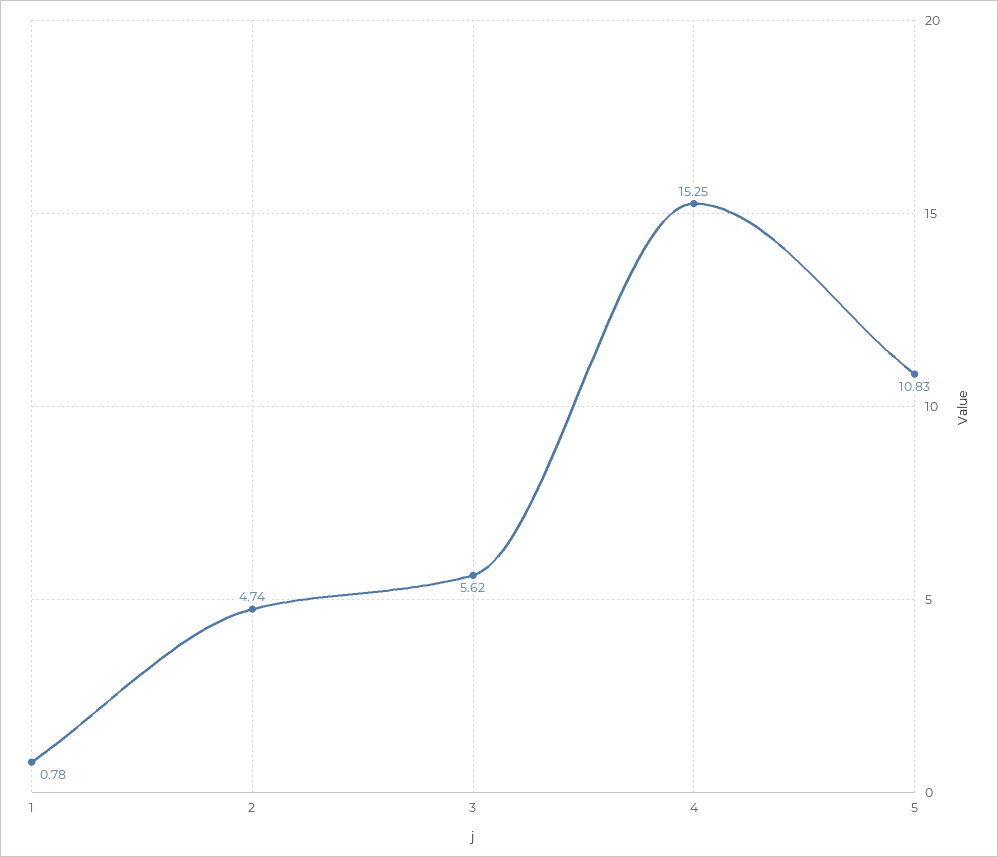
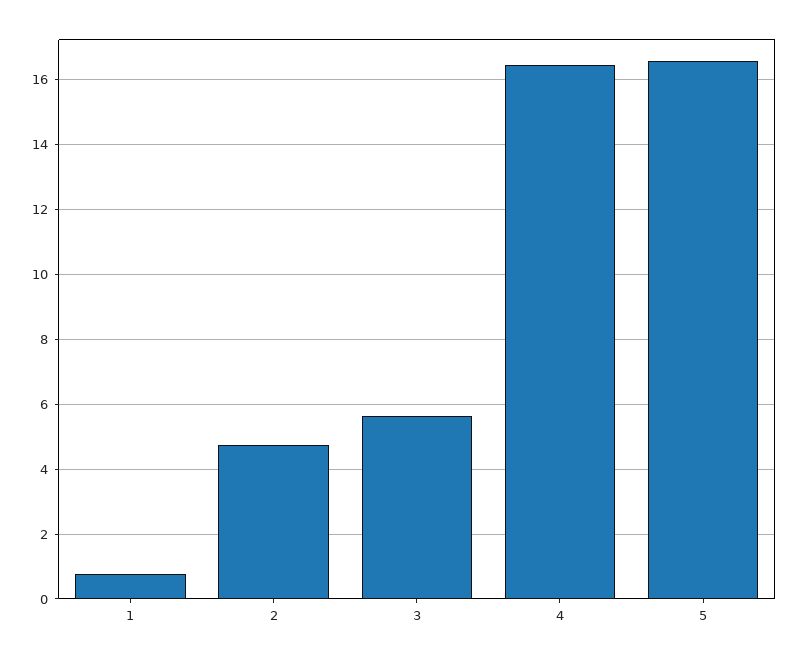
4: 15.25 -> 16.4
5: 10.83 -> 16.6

------------------------------------

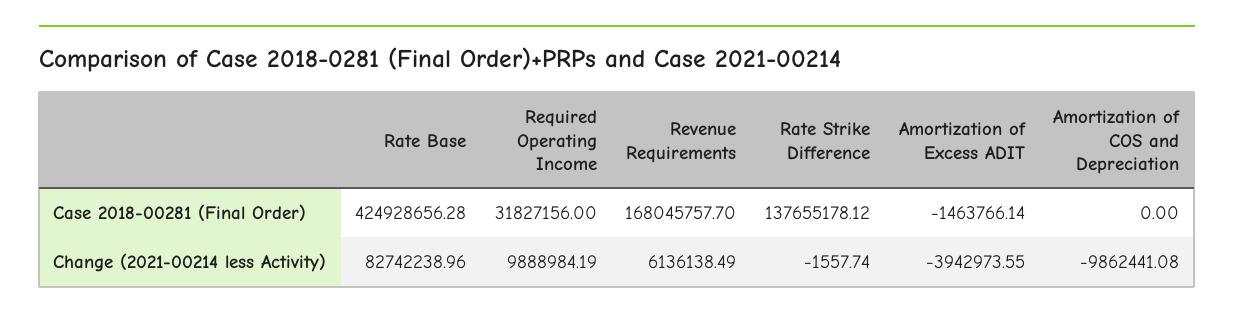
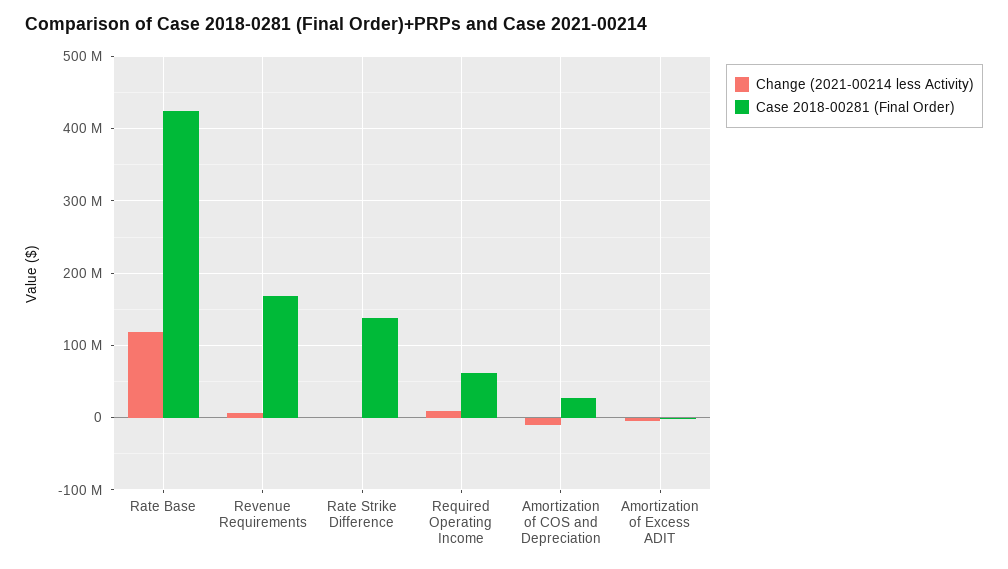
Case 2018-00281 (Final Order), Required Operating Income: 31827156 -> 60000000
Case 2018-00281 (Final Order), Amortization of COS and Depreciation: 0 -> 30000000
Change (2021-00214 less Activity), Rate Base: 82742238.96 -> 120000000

------------------------------------

#### [Assignment]
From the material above, gather all lines that include the string "Final" and copy them.

#### [Solution for this problem]
Case 2018-00281 (Final Order), Required Operating Income: 31827156 -> 60000000
Case 2018-00281 (Final Order), Amortization of COS and Depreciation: 0 -> 30000000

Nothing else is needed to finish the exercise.